Rewrite the part of the text that opens with the line containing "- qui n'ont" and closes with the line containing "établissement relevant de", putting "complément de revenus" wherever "complément de ressources" appears and keeping everything else the same.
── PROVIDED DATA
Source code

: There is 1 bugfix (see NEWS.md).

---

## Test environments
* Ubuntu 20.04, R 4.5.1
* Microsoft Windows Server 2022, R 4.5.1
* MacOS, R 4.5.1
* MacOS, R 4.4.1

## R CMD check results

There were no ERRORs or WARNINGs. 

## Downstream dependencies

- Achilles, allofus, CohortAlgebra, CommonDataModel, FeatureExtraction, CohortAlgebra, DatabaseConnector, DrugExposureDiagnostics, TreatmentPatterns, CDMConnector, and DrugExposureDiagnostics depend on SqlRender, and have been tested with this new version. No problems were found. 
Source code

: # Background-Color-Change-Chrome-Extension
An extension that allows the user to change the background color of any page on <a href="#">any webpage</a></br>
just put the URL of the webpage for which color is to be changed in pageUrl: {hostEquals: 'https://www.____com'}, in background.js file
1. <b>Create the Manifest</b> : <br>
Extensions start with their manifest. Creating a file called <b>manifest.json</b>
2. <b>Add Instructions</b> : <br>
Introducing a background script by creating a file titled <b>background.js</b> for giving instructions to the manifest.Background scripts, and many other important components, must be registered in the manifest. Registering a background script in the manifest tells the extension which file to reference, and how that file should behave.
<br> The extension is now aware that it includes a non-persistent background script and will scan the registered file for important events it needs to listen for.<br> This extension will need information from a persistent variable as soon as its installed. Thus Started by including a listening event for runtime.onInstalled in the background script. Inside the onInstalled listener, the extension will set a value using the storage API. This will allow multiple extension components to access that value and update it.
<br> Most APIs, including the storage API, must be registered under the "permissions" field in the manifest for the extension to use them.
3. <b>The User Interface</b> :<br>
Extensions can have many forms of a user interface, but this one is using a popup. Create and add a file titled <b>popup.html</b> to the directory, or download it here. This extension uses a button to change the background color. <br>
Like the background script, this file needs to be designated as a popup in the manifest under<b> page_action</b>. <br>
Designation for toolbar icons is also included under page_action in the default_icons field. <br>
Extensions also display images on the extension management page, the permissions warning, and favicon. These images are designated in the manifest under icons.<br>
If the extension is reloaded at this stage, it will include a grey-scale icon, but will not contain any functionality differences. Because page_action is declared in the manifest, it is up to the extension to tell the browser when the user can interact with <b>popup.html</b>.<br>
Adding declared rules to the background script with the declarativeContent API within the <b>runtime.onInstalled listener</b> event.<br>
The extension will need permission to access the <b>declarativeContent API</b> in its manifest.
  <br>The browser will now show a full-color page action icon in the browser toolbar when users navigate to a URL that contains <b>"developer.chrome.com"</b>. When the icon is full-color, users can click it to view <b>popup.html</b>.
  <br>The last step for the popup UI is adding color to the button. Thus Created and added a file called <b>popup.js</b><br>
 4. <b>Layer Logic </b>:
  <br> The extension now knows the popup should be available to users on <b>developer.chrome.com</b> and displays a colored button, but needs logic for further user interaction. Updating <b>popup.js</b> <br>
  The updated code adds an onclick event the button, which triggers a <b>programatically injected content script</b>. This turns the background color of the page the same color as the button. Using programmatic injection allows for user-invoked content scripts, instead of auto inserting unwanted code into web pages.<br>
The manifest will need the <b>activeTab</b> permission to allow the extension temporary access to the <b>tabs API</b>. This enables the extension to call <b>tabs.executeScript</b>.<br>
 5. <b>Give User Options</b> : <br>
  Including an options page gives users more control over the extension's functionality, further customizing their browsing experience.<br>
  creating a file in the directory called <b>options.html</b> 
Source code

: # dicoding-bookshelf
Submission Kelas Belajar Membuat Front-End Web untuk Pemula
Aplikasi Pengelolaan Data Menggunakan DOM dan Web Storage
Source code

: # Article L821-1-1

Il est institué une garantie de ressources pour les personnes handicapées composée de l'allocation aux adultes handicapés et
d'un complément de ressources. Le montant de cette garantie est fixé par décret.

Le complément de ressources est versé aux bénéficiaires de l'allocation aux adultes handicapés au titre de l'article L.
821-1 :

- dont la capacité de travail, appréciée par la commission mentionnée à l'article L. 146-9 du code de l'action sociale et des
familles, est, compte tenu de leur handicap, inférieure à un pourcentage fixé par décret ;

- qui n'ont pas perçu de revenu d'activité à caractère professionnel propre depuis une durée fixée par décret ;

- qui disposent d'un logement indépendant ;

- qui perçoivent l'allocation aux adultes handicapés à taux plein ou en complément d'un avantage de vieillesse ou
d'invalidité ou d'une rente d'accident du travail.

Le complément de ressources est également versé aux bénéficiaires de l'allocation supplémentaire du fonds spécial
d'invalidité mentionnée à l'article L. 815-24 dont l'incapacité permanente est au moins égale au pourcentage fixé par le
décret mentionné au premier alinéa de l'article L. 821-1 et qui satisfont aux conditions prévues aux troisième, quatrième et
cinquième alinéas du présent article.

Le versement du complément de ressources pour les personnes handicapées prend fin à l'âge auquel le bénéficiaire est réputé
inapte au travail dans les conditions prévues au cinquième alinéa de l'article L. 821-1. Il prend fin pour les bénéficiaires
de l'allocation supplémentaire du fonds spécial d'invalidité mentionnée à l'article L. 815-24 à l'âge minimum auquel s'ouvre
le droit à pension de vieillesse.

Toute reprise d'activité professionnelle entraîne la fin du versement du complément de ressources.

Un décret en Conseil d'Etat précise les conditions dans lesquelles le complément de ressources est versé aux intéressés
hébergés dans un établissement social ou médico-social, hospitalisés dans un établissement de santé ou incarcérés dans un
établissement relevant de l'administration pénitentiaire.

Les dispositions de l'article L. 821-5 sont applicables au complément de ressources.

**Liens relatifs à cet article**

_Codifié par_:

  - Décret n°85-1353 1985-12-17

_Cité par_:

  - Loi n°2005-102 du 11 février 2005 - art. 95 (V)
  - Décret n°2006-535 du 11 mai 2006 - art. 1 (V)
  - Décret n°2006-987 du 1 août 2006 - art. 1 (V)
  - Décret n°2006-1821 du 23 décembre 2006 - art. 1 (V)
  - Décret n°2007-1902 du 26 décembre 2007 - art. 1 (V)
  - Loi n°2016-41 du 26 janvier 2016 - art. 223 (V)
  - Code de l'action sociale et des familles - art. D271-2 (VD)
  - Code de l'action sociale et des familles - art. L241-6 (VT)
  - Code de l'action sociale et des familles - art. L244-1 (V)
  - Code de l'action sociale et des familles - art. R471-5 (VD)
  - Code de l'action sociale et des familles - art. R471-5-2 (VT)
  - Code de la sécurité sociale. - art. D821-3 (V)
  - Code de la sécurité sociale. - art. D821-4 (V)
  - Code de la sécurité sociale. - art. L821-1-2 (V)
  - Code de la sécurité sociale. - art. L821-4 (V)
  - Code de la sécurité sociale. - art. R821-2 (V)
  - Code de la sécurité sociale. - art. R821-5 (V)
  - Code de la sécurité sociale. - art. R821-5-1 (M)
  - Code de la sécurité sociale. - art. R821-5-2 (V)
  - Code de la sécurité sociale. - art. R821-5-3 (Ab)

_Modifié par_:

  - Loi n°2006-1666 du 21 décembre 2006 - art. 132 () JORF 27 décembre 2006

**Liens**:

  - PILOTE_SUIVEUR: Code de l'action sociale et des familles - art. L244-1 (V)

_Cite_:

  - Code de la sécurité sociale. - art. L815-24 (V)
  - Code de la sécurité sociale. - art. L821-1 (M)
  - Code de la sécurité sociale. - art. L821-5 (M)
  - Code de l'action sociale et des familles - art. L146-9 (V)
────
— RESPONSE —
- qui n'ont pas perçu de revenu d'activité à caractère professionnel propre depuis une durée fixée par décret ;

- qui disposent d'un logement indépendant ;

- qui perçoivent l'allocation aux adultes handicapés à taux plein ou en complément d'un avantage de vieillesse ou
d'invalidité ou d'une rente d'accident du travail.

Le complément de revenus est également versé aux bénéficiaires de l'allocation supplémentaire du fonds spécial
d'invalidité mentionnée à l'article L. 815-24 dont l'incapacité permanente est au moins égale au pourcentage fixé par le
décret mentionné au premier alinéa de l'article L. 821-1 et qui satisfont aux conditions prévues aux troisième, quatrième et
cinquième alinéas du présent article.

Le versement du complément de revenus pour les personnes handicapées prend fin à l'âge auquel le bénéficiaire est réputé
inapte au travail dans les conditions prévues au cinquième alinéa de l'article L. 821-1. Il prend fin pour les bénéficiaires
de l'allocation supplémentaire du fonds spécial d'invalidité mentionnée à l'article L. 815-24 à l'âge minimum auquel s'ouvre
le droit à pension de vieillesse.

Toute reprise d'activité professionnelle entraîne la fin du versement du complément de revenus.

Un décret en Conseil d'Etat précise les conditions dans lesquelles le complément de revenus est versé aux intéressés
hébergés dans un établissement social ou médico-social, hospitalisés dans un établissement de santé ou incarcérés dans un
établissement relevant de l'administration pénitentiaire.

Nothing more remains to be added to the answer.